TEHRAN, Aug. 28 (Mehr News Agency) -- Cultural Heritage and Tourism Organization (CHTO) director Esfandiar Rahim-Mashaii said that all construction activities are prohibited in the territory of the Bisotun ancient site, the Persian service of CHN reported on Monday.

Rahim-Mashaii emphasized that no agreement has been made on the recent activities in the area by the Kermanshah Petrochemical Company.

However, the officials of the petrochemical company say their activities are based on an agreement with the CHTO.

CHTO officials and city officials of Kermanshah and Bisotun had held several meetings in the past few months on observing the regulations set by UNESCO, which state that every new construction activity and every major change in the area must be approved by the World Heritage Center beforehand.

Bisotun, an ancient Iranian site bearing bas-reliefs and inscriptions of Darius the Great, along with 17 sites from other countries, was added to UNESCO's World Heritage List on July 13.

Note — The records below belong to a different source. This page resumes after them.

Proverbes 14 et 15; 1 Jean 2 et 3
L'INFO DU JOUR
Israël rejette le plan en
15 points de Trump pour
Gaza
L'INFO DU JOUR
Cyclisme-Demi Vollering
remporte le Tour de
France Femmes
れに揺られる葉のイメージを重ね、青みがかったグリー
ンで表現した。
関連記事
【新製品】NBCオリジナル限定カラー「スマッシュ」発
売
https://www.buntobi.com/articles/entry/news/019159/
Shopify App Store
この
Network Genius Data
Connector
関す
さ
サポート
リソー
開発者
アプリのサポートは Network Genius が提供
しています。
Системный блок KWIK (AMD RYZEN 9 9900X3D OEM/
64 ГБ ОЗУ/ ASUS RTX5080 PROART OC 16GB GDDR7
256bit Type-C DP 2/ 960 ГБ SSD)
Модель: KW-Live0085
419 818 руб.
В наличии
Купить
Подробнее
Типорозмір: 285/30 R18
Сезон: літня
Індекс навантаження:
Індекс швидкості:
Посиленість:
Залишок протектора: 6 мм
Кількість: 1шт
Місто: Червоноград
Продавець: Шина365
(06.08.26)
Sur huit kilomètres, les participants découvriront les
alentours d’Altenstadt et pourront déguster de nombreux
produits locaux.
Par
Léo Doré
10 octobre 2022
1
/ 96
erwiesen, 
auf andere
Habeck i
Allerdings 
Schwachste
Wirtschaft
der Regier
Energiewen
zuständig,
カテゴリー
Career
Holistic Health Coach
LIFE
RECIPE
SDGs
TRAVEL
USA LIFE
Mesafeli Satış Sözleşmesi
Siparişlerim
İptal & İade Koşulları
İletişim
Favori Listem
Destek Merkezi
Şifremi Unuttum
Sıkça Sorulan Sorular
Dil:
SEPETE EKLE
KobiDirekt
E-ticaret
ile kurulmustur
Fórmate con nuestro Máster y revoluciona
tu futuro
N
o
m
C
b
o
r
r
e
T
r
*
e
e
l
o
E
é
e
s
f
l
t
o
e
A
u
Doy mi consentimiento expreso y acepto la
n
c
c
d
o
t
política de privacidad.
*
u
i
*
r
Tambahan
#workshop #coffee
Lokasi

However, only one month later, the construction of the industrial town of Hersin in the territory of Bisotun began, compelling the UNESCO World Heritage Center to send a letter to the CHTO demanding an explanation.

Bisotun (also known as Bistun) is located in western Iran, 30 kilometers east of the provincial capital Kermanshah, at the foot of the Zagros Mountains.

The area was on the ancient trade route linking the Iranian high plateau with Mesopotamia and contains remains from prehistoric times to the Median and Achaemenid eras.

The principal monument of this archaeological site is the bas-relief and cuneiform inscription ordered by Darius the Great shortly after he ascended to the throne of the Persian Empire in 521 BC.

The bas-relief portrays Darius holding a bow, as a sign of sovereignty and treading on the chest of a figure who lies on his back before him. According to legend, the figure represents Gaumata, the Median Magus and pretender to the throne whose assassination led to Darius's rise to power.

Below and around the bas-reliefs, there are about 1,200 lines of inscriptions telling the story of the battles Darius waged in 521-520 BC against the governors who attempted to dismantle the empire founded by Cyrus.